Extract every line of the data below verbatim, but leave out the pictures.

+++

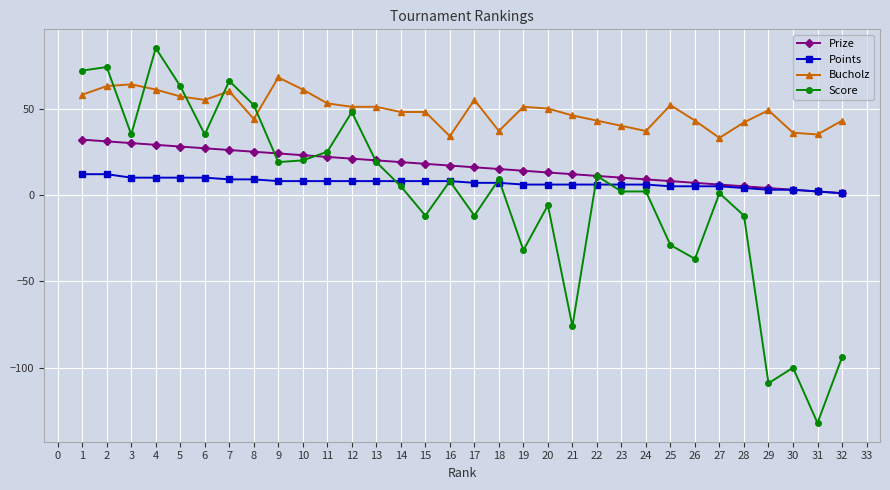

The value of Score at 11 is 25. True or false?

True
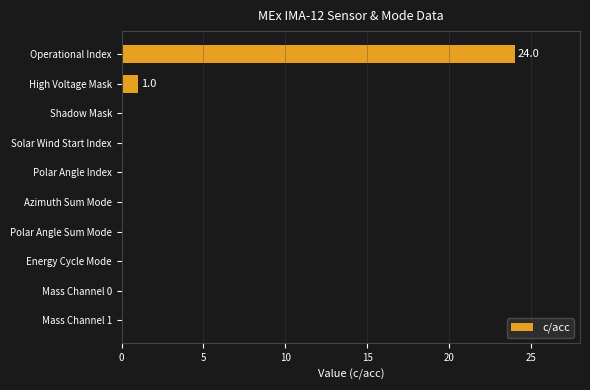

Is it true that the value at Azimuth Sum Mode is 12?

False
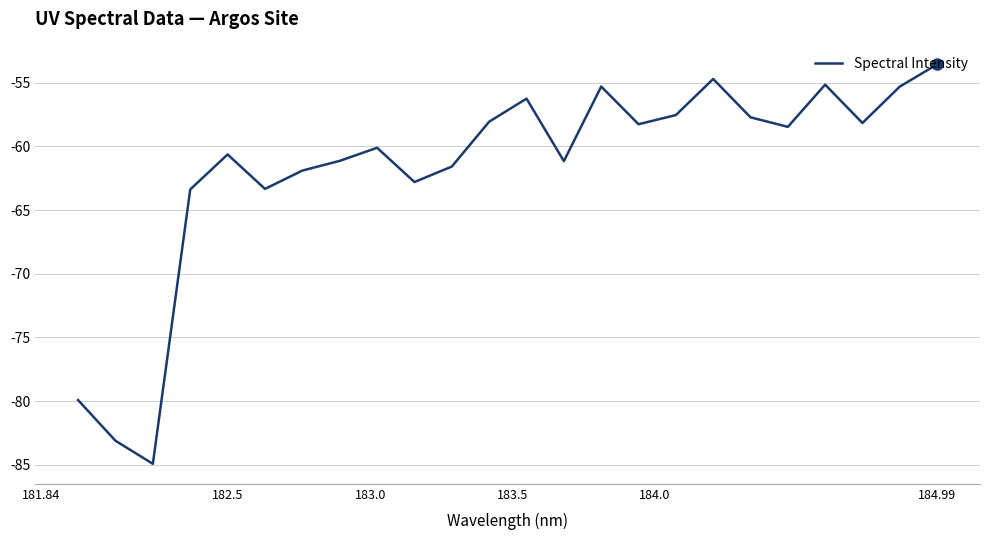

What is the maximum value shown in the chart?

-53.6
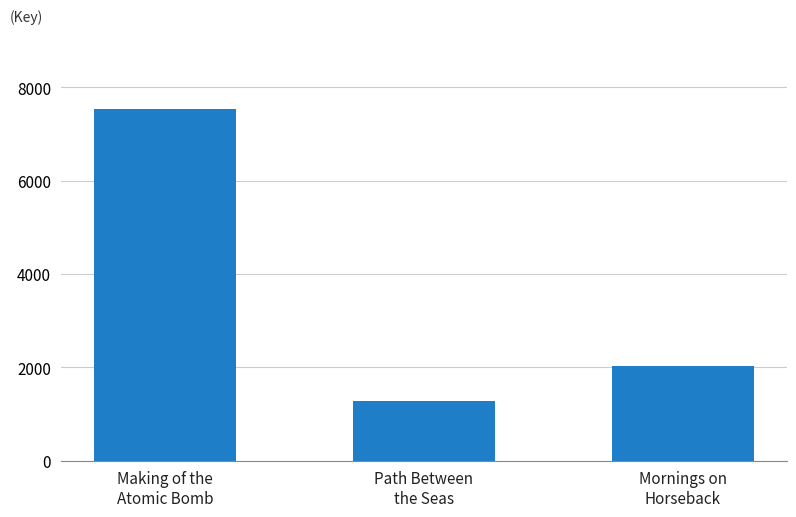

What is the ratio of the value at Path Between
the Seas to the value at Making of the
Atomic Bomb?

0.2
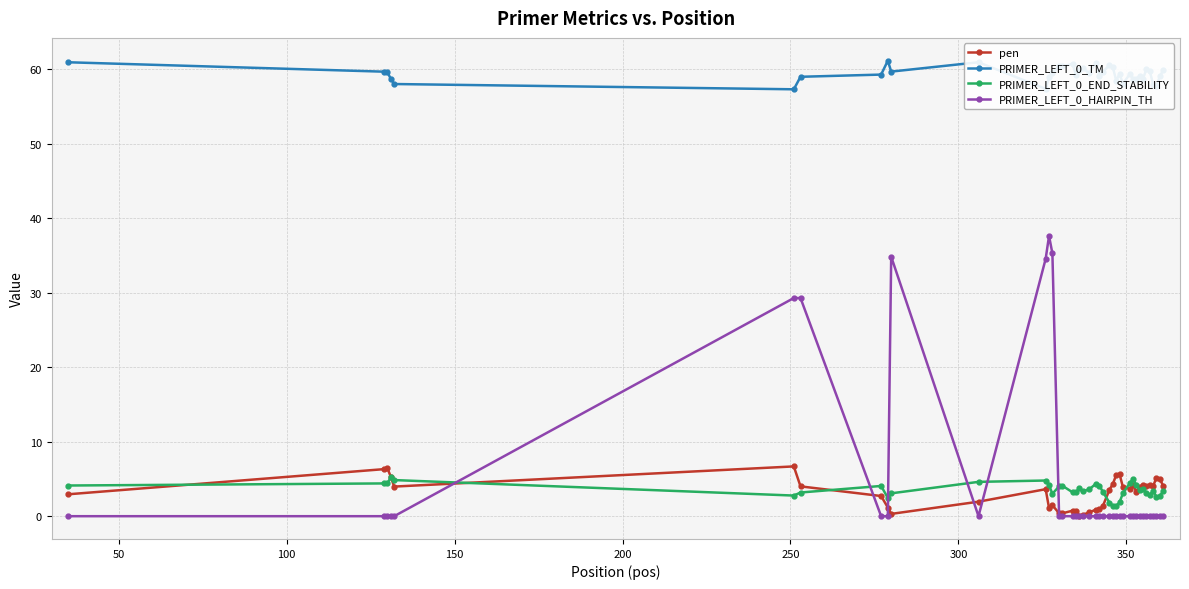

True or false: pen and PRIMER_LEFT_0_TM cross at least once.

False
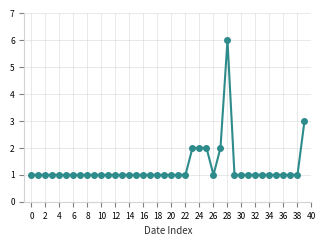

What is the value of the 31st point from the left?

1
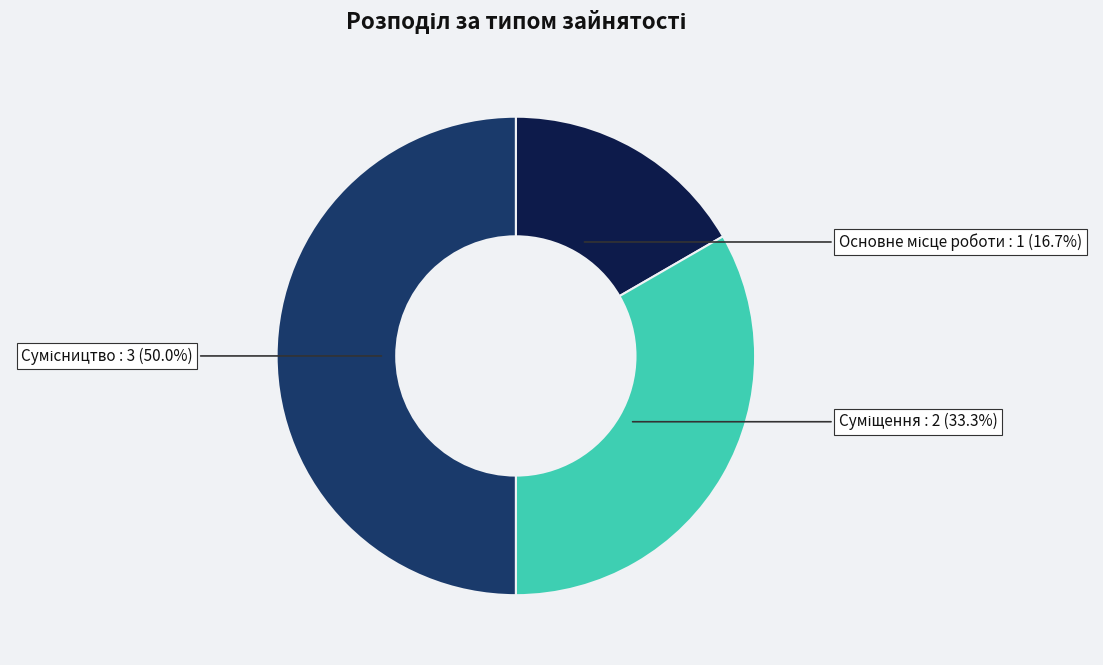

True or false: Суміщення accounts for 33% of the total.

True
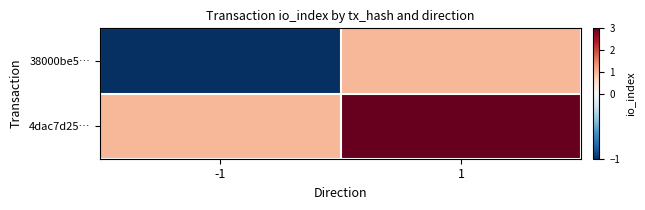

What is the difference between the highest and lowest values at -1?

2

+++

_Finished exercise_:
The value of Score at 11 is 25. True or false?

True

Is it true that the value at Azimuth Sum Mode is 12?

False

What is the maximum value shown in the chart?

-53.6

What is the ratio of the value at Path Between
the Seas to the value at Making of the
Atomic Bomb?

0.2

True or false: pen and PRIMER_LEFT_0_TM cross at least once.

False

What is the value of the 31st point from the left?

1

True or false: Суміщення accounts for 33% of the total.

True

What is the difference between the highest and lowest values at -1?

2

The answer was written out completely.